First, this person may completely change their character under pressure or a
feeling of impending doom, just as you need them the most. You can work with
someone in the same low stress job for years and you'd still be in for a
surprise when the going gets rough.

Second, you need to walk a very fine line between selling them on your idea on
one hand and making sure your future prospects and goals are aligned. Selling
someone a dream is easy, but it's just not enough for coping with the ongoing
brutal wear that's startup work.

Third, make sure this person complements your skills with as small of an
overlap as possible.

Fourth, assign responsibilities from day one, and aim for a vesting period for
stock ownership (for all founders!) so if he ditches, you won't find yourself
with a defunct company.

So to sum it, it's not so much about where to find a cofounder, as much as it
is managing the process and expectations.

------
eddie_31003
I agree with @alain94040. The best co-founder are your former classmates, co-
workers, and the other people you have already worked with and know. Look for
really smart people who are around you that possesses a skill that you lack.
i.e. If you're technical, try to find somebody who is business oriented.

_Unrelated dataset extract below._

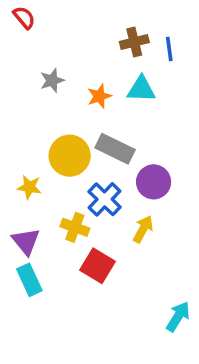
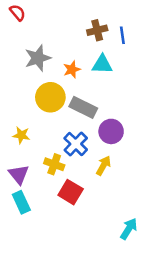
gray star: (52, 80) -> (38, 58), size x1.5
yellow circle: (70, 156) -> (50, 97), moved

I would also hit up Meetups, Users Groups, and maybe Alumni mixers. Chances
are you might run into an old co-worker/class mate that shares similar
interests.

------
alain94040
Hope this helps: [http://www.slideshare.net/alain94040/co-founder-
issues](http://www.slideshare.net/alain94040/co-founder-issues)

The best co-founders are people you already worked with. Go back in time, even
for ex co-workers you think wouldn't be interested, meet the ones you deeply
respect and start meeting with them for coffee.

Maybe they'll be interested, or at least they can recommend someone else they
trust who could be. Repeat.

------
funkylexoo
If you have to ask, then you may want to consider flying solo.

(Sorry if it sounds a bit negative)

------
haidrali
[http://app.colunchers.com/](http://app.colunchers.com/) might help you

------
kwc98
This may be helpful:

[http://cofounderslab.com](http://cofounderslab.com)

------
staunch
Someone you have worked with for > 1 year and do not have doubts about.